### Work request
Continue the news report about the shooting at the Jerusalem holy site from its last sentence, leaving the listing that follows it aside.

### Excerpt
-*-

Two Israeli police officers have been killed by Palestinian attackers near a major shrine in Jerusalem, officials said.
Three Palestinian attackers have opened fire on Israeli police from inside a major Jerusalem holy site, killing two officers before being shot dead, officials said.
The rare attack from within the contested shrine, known to Muslims as the Noble Sanctuary and to Jews as the Temple Mount, raises new concerns about an escalation of violence.
The compound is at the fault line of the Israeli-Palestinian conflict, and has triggered major confrontations in the past.
The senior Muslim cleric in Jerusalem was detained by police after the attack, according to his son.
Mohammed Hussein, based at the shrine, was taken to an Old City police station, his son Omar said.
Israel has closed the site for further weapons sweeps. The rare closure meant a cancellation of noon prayers, which typically draw tens of thousands of Muslims from Israel and the Israeli-occupied West Bank to the compound on Fridays.
Israeli prime minister Benjamin Netanyahu quickly tried to allay Muslim fears, saying the status quo at the Muslim-administered site “will be preserved”.
Palestinian President Mahmoud Abbas spoke to Mr Netanyahu in a rare phone call to discuss the situation in Jerusalem, highlighting the concern about a possible escalation, according to the official Palestinian news agency WAFA.
The leaders have almost no direct contact.
Mr Abbas condemned the attack and said he rejects “any violence from any party, particularly at holy sites”.
Police identified the assailants as Arab citizens of Israel and members of the Jabareen clan.
A relative, Yehiyeh Jabareen, said they were devout Muslims who frequently visited the shrine, adding that clan members were in shock over the attack.
Israeli police chief Roni Alsheikh said the weapons used in the attack had been brought into the holy compound.
The attackers opened fire on the Israeli officers from inside the site, he said. In response, “a police force charged at the terrorists, killed two and wounded the third”.

-*-

### Dataset excerpt

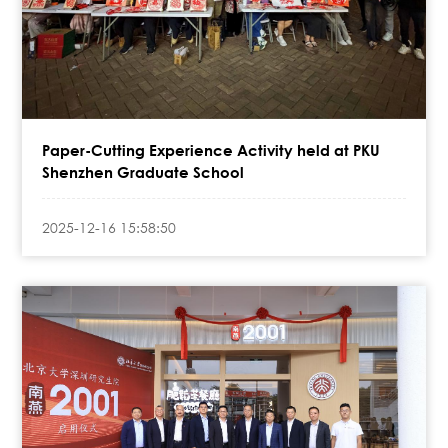
Paper-Cutting Experience Activity held at PKU
Shenzhen Graduate School
2025-12-16 15:58:50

-*-

### Output of the exercise
The wounded assailant used a knife to attack an officer checking him for explosives and was killed, he added.
Muslim worshippers performed prayers in the streets near the walled Old City after police sealed off the area.
With the shrine off limits, the faithful lined up near Damascus Gate and other entrances to the Old City. Worshippers dispersed after the prayers without incident.
Mr Alsheikh said such an attack is “without precedent” at the holy site and an “incident of the highest severity”.
Amateur video broadcast on Israeli TV stations showed a few seconds of what appeared to be part of the chase in the compound.
In the video, several people – only visible as dark figures in the footage shot from a distance – were running inside the compound. A man who had dropped to the ground suddenly jumps up and lunges at one of the officers before he is shot.
Israel’s Embassy in the UK tweeted that it was a “sad morning in Israel – Three Israelis have been injured after terrorists opened fire on policemen near a holy site in Jerusalem”, whilst The Board of Deputies of British Jews tweeted: “Our thoughts are with those wounded in today’s despicable terror attack in Israel’s capital”.
Foreign Office minister Alistair Burt said: “I strongly condemn the horrific terror attack in Jerusalem. I am saddened and appalled by this despicable act and offer my condolences to the victims and their families. The UK continues to stand with Israel against terrorism.”